Computational Statistics
Statistical tests play an integral role
in Bioinformatics in helping to distinguish biologically meaningful
signals from random artifacts of the experimental data. For example,
one of the commonly used tests is a log-likelihood ratio test to
compare a column of a multiple alignment against a background
distribution of nucleotide or amino acid frequencies. The applications
for this test have ranged from motif-finding to protein
structure prediction and have typically relied on a χ
2 approximation
which be can very inaccurate in the tail of the distribution. To
address this, we designed a numerically robust exact algorithm for this
problem (bagFFT) that can accurately estimate very small probabilities
while being asymptotically more efficient than existing algorithms (
Keich and Nagarajan,
2006). The bagFFT algorithm is based on a new technique to
compensate for numerical errors in FFT-based calculations with a wide
variety of possible applications in Computational Statistics. In recent
work we have also explored extensions of this approach to
compute the statistical significance of multiple alignments (
Nagarajan et
al., 2005)
as well as to compute the significance of the
Mann-Whitney test (Nagarajan and Keich, 2009). As part of these studies
we succeeded in established the failings of several popular
approximations for these tests, such as a normal or a χ
2 approximation, especially
in computational applications where large hypothesis spaces lead to the
need to accurately estimate small probabilities. In addition, we also
demonstrate that numerical instability can plague some of the
published algorithms for these tests (e.g. Baglivo's algorithm,
Harding's algorithm).

● DATASET EXCERPTS
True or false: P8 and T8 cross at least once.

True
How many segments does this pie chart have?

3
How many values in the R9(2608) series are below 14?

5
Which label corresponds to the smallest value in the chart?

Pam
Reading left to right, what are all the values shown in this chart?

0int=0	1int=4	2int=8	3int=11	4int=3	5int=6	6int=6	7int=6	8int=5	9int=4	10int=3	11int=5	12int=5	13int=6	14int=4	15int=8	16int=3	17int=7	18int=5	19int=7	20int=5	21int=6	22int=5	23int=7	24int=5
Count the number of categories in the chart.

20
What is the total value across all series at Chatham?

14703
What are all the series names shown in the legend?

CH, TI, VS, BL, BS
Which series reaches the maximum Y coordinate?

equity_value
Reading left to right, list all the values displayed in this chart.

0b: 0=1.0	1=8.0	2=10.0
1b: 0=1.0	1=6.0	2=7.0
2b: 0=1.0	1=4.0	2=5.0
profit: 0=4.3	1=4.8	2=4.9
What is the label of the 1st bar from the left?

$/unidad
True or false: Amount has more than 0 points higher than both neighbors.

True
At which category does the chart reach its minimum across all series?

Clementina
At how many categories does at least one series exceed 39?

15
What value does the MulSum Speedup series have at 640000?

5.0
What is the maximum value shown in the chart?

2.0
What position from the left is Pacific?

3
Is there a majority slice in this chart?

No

● TASK REQUIREMENTS
Please state what the bagFFT algorithm is based on, according to the computational statistics passage. The listing has no connection to the computational statistics passage.

● SOLUTION TO THIS TASK
It is based on a new technique to compensate for numerical errors in FFT-based calculations.